Friday, March 2, 2012


Even in the modern Lenten tradition, Lent is still a fish day. So, tonight, I'm thinking about taking the salmon I have out and making this:

Take gode þikke mylke of Almaundys, & do it on a potte; & nyme þe Fleysshe of gode Crabbys, & gode Samoun, & bray it smal, & tempere yt vppe with þe forsayd mylke; boyle it, an lye it with floure of Rys or Amyndoun, an make it chargeaunt; when it ys y-boylid, do þer-to whyte Sugre, a gode quantyte of whyte Vernage Pime3 with þe wyne, Pome-garnade. Whan it is y-dressyd, straw a-boue þe grayne of Pome-garnade.

It's called Vyaunde de cyprys in Lente. Luckily, this time, there is a modern version here:

200g ground almonds
200g salmon steaks
2 tbsp rice flour
1 tbsp powder fort
2 tbsp sugar salt, to taste
a few drops of yellow food colouring

Vyannd Cypre of Samon Preparation:

Method: Preparation Combine the fish with 1l water and bring to a boil. Reduce to a simmer, cover and cook gently for about 15 minutes, or until the salmon is tender. Remove the fish from the pan and strain the liquid. Set the fish aside and when cool remove the bones then pound the flesh to a paste in a mortar. Heat together the ground almond and 600ml of the salmon cooking liquid in a pan. Simmer for 10 minutes then cool slightly and blitz in a blender until smooth. Return to the pan and stir in the pounded salmon meat. Cook for 5 minutes then work in the rice flour, whisking constantly.
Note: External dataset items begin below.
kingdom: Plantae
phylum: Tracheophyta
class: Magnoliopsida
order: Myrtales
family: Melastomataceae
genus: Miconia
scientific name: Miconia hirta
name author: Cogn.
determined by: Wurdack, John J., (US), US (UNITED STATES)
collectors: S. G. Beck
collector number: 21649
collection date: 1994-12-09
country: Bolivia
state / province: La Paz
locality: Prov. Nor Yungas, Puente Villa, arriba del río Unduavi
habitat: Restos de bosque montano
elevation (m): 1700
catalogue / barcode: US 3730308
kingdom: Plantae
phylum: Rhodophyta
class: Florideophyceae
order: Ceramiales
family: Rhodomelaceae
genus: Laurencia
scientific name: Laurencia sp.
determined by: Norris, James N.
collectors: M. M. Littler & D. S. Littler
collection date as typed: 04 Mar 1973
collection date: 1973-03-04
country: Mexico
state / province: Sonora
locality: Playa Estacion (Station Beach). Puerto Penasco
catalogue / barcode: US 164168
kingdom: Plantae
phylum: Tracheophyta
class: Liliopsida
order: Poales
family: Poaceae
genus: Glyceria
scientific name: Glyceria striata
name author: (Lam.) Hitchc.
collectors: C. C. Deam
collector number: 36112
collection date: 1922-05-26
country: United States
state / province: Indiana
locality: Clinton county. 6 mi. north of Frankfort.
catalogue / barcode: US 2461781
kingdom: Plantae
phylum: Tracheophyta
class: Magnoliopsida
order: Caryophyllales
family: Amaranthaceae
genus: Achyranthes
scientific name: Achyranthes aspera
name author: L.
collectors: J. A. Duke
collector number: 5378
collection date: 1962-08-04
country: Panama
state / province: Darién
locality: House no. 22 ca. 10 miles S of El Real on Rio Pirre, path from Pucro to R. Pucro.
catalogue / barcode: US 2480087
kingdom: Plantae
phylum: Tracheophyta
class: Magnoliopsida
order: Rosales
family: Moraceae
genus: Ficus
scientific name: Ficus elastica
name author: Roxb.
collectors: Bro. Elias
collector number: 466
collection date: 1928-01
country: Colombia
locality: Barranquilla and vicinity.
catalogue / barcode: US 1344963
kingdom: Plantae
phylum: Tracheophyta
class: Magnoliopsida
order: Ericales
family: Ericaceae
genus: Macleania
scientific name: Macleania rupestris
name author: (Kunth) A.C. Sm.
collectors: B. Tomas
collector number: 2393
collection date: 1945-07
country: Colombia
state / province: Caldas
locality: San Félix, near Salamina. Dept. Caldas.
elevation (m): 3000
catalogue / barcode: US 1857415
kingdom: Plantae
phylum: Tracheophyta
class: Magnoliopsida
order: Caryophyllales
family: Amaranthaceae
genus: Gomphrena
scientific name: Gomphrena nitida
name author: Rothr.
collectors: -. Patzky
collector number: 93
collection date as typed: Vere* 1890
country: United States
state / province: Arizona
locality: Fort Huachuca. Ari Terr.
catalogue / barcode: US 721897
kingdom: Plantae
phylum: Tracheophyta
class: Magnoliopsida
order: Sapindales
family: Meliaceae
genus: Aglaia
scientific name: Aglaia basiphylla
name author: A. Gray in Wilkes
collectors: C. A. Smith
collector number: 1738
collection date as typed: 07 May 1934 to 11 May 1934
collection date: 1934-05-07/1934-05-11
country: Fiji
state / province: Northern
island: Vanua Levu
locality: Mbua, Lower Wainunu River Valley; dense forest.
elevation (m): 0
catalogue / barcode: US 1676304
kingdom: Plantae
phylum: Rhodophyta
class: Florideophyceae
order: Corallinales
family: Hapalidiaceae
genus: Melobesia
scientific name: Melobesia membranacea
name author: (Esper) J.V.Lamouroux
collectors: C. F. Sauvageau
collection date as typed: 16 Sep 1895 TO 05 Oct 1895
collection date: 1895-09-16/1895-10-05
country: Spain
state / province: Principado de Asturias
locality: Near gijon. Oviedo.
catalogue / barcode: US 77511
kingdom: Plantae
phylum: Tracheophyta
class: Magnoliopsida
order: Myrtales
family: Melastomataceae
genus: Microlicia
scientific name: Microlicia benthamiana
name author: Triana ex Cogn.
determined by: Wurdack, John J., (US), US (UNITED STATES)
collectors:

Cook for 5 minutes then stir in the powder fort, sugar and season with salt to taste. Continue cooking, again whisking constantly, until the mixture is stiff. Serve hot.

I'm going to make a few minor changes but at least this is something I can follow! Yay! I also need to go get more mushrooms. I'm all out! Ack!

Being that today is a fasting day in the medieval/renaissance world, I only had a cup of hot chocolate this morning. So far, so good!